--- Selected extract Enclosed Below ---

As part of the MICROIDEA Project, a study visit to Sri Lanka took place in late January, marking an important step in the project’s international outreach and dissemination activities. The visit focused on engaging with key national stakeholders involved in skills development, vocational education and training (VET), labour migration, and workforce certification—areas that lie at the heart of MICROIDEA’s mission.
Why Sri Lanka?
Sri Lanka represents a country with strong institutional experience in labour migration and skills development, alongside a clear need to enhance the international recognition and portability of skills. With millions of workers employed abroad and labour migration playing a vital role in economic stability and employment, Sri Lanka offers a highly relevant context for exploring how micro-credentials and ISO/IEC 17024–based certification can support safer, fairer, and more effective labour mobility.
Engaging with Institutions and Social Partners
During the visit, the MICROIDEA consortium met with a wide range of stakeholders, including ministries and public authorities, vocational education and training bodies, tourism and hospitality education institutions, trade unions, and private labour recruitment agencies.
A key meeting was held with the FTZ & GSEU (Free Trade Zones & General Services Employees Union), one of the largest trade unions in the country. Discussions focused on labour migration trends, worker protection, and the challenges faced by low- and medium-skilled workers seeking employment abroad. The exchange highlighted the importance of transparent and internationally recognised certification as a means of improving employability and reducing abusive recruitment practices.
Skills Recognition and Labour Migration
The visit offered valuable insight into Sri Lanka’s existing skills recognition ecosystem, including the National Vocational Qualification (NVQ) Framework and the Recognition of Prior Learning (RPL) process. While these systems provide a solid national foundation, stakeholders consistently underlined a key gap: skills certification remains largely nationally oriented, limiting workers’ access to new labour markets—particularly in Europe.
This challenge strongly resonates with the objectives of the MICROIDEA Project. By linking micro-credentials to ISO/IEC 17024, MICROIDEA aims to complement national frameworks rather than replace them, strengthening their international dimension and enabling skills to be recognised beyond bilateral labour agreements.
Focus on Tourism and Hospitality
A particularly important stop was the Sri Lanka Institute of Tourism and Hotel Management (SLITHM), the country’s main national institution for tourism and hospitality education. SLITHM operates a structured, multi-level training system that combines theory with mandatory practical experience, covering all major tourism occupations.

--- End of Enclosed Selected extract ---
--- Recorded information Enclosed Below ---

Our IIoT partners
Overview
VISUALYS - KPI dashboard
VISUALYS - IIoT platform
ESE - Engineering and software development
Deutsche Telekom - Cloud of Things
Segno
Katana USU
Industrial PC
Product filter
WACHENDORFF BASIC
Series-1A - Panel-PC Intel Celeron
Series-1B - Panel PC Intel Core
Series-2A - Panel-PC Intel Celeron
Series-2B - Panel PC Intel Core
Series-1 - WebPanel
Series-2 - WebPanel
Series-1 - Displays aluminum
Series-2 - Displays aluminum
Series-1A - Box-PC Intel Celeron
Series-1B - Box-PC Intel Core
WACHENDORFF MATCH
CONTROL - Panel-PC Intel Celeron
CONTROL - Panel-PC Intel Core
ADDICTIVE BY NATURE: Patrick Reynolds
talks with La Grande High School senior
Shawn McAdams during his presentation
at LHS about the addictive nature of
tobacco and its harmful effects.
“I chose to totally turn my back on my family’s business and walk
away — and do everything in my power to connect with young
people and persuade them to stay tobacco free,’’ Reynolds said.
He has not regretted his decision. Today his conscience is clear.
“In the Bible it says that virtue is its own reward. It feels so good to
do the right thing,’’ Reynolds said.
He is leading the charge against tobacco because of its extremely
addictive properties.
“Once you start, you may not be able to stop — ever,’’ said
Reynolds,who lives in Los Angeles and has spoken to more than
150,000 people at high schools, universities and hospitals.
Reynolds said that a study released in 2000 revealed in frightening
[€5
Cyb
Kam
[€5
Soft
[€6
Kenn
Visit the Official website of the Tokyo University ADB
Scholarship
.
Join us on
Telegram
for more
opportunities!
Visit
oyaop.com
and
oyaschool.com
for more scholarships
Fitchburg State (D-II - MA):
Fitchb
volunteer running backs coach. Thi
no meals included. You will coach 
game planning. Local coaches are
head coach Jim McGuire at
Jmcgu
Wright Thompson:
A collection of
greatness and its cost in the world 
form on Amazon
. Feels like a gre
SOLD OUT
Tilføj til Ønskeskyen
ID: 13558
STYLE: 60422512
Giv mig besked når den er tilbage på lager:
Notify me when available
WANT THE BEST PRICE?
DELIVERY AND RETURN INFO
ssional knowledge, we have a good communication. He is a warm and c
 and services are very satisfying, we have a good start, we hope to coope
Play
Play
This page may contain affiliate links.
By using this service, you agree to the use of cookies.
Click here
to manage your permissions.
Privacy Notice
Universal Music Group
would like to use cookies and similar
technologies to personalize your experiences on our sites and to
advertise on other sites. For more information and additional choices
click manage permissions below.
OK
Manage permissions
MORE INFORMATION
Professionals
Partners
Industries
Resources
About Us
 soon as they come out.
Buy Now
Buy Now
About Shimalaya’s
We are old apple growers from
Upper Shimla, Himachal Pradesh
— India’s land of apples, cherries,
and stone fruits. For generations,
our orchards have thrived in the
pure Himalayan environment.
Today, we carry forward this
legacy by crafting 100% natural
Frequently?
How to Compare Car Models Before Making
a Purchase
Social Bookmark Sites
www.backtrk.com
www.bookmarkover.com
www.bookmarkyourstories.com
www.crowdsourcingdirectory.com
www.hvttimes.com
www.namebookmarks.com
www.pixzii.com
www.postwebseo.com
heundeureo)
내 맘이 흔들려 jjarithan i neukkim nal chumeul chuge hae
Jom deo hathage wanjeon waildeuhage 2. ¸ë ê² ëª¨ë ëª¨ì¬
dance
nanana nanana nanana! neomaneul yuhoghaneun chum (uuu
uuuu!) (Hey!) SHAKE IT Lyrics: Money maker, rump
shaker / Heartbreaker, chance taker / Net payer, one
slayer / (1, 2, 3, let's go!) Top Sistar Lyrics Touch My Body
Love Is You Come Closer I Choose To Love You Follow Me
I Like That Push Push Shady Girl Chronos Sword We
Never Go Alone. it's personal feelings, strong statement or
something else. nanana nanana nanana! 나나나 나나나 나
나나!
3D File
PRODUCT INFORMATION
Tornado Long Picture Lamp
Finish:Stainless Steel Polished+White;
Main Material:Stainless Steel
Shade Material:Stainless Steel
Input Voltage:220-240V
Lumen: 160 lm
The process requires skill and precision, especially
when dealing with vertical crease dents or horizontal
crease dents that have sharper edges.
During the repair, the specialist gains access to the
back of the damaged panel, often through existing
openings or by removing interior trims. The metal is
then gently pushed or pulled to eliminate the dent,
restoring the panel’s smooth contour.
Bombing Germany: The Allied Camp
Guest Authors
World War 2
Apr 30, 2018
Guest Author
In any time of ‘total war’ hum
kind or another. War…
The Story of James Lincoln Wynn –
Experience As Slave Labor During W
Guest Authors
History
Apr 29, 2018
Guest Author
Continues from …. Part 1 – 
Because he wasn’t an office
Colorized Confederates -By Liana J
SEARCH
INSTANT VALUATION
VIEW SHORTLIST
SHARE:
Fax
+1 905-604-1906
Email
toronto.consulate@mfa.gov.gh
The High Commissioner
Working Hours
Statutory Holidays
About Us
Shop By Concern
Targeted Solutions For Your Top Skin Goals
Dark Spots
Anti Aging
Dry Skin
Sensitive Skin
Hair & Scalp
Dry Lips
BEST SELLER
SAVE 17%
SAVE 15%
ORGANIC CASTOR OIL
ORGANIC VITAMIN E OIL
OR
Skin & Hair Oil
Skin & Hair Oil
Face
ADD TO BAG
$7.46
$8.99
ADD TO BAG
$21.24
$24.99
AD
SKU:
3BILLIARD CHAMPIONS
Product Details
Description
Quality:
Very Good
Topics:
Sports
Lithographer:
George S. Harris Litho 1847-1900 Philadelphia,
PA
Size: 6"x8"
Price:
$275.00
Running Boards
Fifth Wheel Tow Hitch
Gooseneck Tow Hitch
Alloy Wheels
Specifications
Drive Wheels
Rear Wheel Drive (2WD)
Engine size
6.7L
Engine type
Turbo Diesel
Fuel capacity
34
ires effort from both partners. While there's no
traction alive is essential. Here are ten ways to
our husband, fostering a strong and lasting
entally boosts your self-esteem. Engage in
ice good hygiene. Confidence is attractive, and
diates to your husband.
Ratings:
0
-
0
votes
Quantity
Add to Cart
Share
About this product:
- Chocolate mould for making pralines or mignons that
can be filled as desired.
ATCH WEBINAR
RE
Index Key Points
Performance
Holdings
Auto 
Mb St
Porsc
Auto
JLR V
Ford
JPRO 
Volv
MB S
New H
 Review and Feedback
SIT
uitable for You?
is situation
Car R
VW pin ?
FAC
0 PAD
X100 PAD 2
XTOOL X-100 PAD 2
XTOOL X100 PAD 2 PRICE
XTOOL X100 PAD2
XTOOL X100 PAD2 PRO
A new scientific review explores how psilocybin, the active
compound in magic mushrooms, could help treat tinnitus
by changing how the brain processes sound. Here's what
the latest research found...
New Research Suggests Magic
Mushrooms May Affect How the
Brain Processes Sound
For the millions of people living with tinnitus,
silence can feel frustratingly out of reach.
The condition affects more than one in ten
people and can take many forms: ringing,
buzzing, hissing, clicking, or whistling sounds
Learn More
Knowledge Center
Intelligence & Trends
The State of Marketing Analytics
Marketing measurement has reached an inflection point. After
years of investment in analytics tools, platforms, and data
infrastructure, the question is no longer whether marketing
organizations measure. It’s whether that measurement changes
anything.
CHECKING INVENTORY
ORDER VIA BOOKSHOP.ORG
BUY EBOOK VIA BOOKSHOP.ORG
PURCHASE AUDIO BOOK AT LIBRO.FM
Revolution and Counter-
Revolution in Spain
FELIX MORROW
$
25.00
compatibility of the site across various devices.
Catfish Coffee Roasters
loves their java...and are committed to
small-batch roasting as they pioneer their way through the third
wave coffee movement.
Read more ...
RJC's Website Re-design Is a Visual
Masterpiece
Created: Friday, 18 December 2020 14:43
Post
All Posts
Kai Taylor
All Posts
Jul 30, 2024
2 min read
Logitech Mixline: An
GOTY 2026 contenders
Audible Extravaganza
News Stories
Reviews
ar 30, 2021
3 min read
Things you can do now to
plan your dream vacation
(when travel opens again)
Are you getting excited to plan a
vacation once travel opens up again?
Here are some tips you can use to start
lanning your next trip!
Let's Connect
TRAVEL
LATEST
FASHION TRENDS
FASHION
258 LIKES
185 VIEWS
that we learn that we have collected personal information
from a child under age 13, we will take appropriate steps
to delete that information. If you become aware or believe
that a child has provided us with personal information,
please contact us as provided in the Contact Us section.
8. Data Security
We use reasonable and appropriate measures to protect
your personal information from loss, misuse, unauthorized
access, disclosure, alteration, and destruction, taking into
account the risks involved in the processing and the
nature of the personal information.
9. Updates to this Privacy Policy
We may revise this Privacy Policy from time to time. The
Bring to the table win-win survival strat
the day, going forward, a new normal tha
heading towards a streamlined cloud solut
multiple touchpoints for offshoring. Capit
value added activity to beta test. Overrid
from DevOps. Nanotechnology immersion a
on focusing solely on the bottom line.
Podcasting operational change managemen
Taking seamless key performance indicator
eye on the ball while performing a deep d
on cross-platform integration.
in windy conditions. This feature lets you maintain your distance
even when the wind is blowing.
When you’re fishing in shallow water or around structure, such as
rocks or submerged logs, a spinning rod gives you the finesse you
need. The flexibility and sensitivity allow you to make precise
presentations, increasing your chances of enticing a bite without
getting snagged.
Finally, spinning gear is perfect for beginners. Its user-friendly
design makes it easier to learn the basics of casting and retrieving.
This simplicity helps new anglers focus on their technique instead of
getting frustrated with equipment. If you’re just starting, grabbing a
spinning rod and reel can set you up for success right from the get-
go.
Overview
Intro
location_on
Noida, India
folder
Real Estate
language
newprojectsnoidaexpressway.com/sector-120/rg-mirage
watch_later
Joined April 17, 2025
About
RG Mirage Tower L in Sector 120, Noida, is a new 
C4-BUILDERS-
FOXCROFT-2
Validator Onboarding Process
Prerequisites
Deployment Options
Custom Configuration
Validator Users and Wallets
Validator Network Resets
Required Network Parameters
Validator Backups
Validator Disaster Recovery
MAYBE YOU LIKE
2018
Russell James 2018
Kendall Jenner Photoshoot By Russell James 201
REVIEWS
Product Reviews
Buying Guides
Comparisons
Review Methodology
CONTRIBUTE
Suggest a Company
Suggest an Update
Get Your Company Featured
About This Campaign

--- End of Enclosed Recorded information ---

◆ Questions ◆
- A) Summarize the article on the MICROIDEA study visit to Sri Lanka in two sentences.
- B) In the MICROIDEA study visit article, which trade union did the consortium hold a key meeting with?
- C) Reproduce the part of the MICROIDEA study visit article starting with "Sri Lanka represents" and going on through "effective labour mobility.".

◆ Per-task answers ◆
- A) As part of the MICROIDEA Project, a study visit to Sri Lanka in late January brought the consortium together with ministries, VET bodies, tourism and hospitality institutions, trade unions, and recruitment agencies to discuss skills development, labour migration, and workforce certification. Stakeholders noted that Sri Lanka's skills certification remains largely nationally oriented, which limits workers' access to labour markets such as Europe, and MICROIDEA aims to address this by linking micro-credentials to ISO/IEC 17024 to complement national frameworks.

- B) The FTZ & GSEU (Free Trade Zones & General Services Employees Union).

- C)
Sri Lanka represents a country with strong institutional experience in labour migration and skills development, alongside a clear need to enhance the international recognition and portability of skills. With millions of workers employed abroad and labour migration playing a vital role in economic stability and employment, Sri Lanka offers a highly relevant context for exploring how micro-credentials and ISO/IEC 17024–based certification can support safer, fairer, and more effective labour mobility.